Aristea ha imparato presto che l’amore non sempre arriva da chi ci ha messi al mondo. Strappata alla madre troppo fragile per proteggerla, trova rifugio a Santa Maddalena, tra le braccia di una famiglia che non le somiglia, ma la accoglie. Cresce accanto a Jovan e Valerio, fratelli non per nascita ma per destino. In un mondo che cerca di incasellare i sentimenti, Aristea scopre che l’amore vero è quello che sfugge alle definizioni: quello che cura senza guarire, che resta anche quando la malattia consuma, che si posa dove trova spazio, fuori dalla logica, dentro l’anima. A Santa Maddalena, tra le pieghe di una famiglia costruita con le mani e con il cuore, Aristea impara — insieme a Jovan e Valerio — che si può restare accanto a qualcuno anche quando la malattia lo porta lontano, che si può amare senza capire, che si può essere famiglia senza sapere come si fa. Una storia di legami che si scelgono, di dolori che si condividono, di speranze che si intrecciano.
Perché ho scritto questo libro?
Valerio, Aristea e Jovan sono personaggi inventati, ma il loro legame è reale.
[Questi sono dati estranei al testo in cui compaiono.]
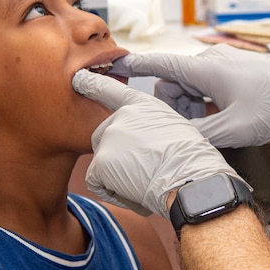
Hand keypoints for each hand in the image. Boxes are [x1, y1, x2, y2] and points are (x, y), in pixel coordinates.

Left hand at [72, 70, 239, 217]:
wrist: (189, 178)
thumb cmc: (191, 160)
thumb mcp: (174, 129)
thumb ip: (149, 128)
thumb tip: (140, 146)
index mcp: (142, 105)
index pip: (111, 90)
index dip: (93, 84)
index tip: (79, 78)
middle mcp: (121, 116)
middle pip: (103, 136)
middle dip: (115, 155)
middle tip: (141, 169)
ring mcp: (109, 137)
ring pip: (102, 161)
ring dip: (116, 174)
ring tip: (143, 180)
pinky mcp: (101, 161)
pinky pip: (96, 181)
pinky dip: (110, 190)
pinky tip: (132, 191)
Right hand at [110, 45, 269, 148]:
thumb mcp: (232, 130)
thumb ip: (197, 134)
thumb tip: (173, 139)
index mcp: (205, 69)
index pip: (160, 64)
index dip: (134, 66)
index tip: (113, 66)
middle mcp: (210, 62)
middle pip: (173, 84)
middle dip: (175, 108)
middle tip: (193, 131)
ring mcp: (221, 65)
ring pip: (188, 88)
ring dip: (190, 108)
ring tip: (211, 128)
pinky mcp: (231, 72)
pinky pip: (204, 87)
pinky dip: (203, 104)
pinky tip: (219, 121)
L’ho vissuto io, in notti insonni passate a leggere, a inventare storie, a ridere fino a non riuscire a respirare. Ho scritto questo libro per ricordare ciò che ho perso, e per tenere vicino chi non è più qui. Per raccontare un dolore che ho trasformato in parole. E perché, in fondo, volevo scrivere qualcosa che fosse davvero mio: che parlasse la mia lingua, che avesse il mio respiro, che portasse il mio battito.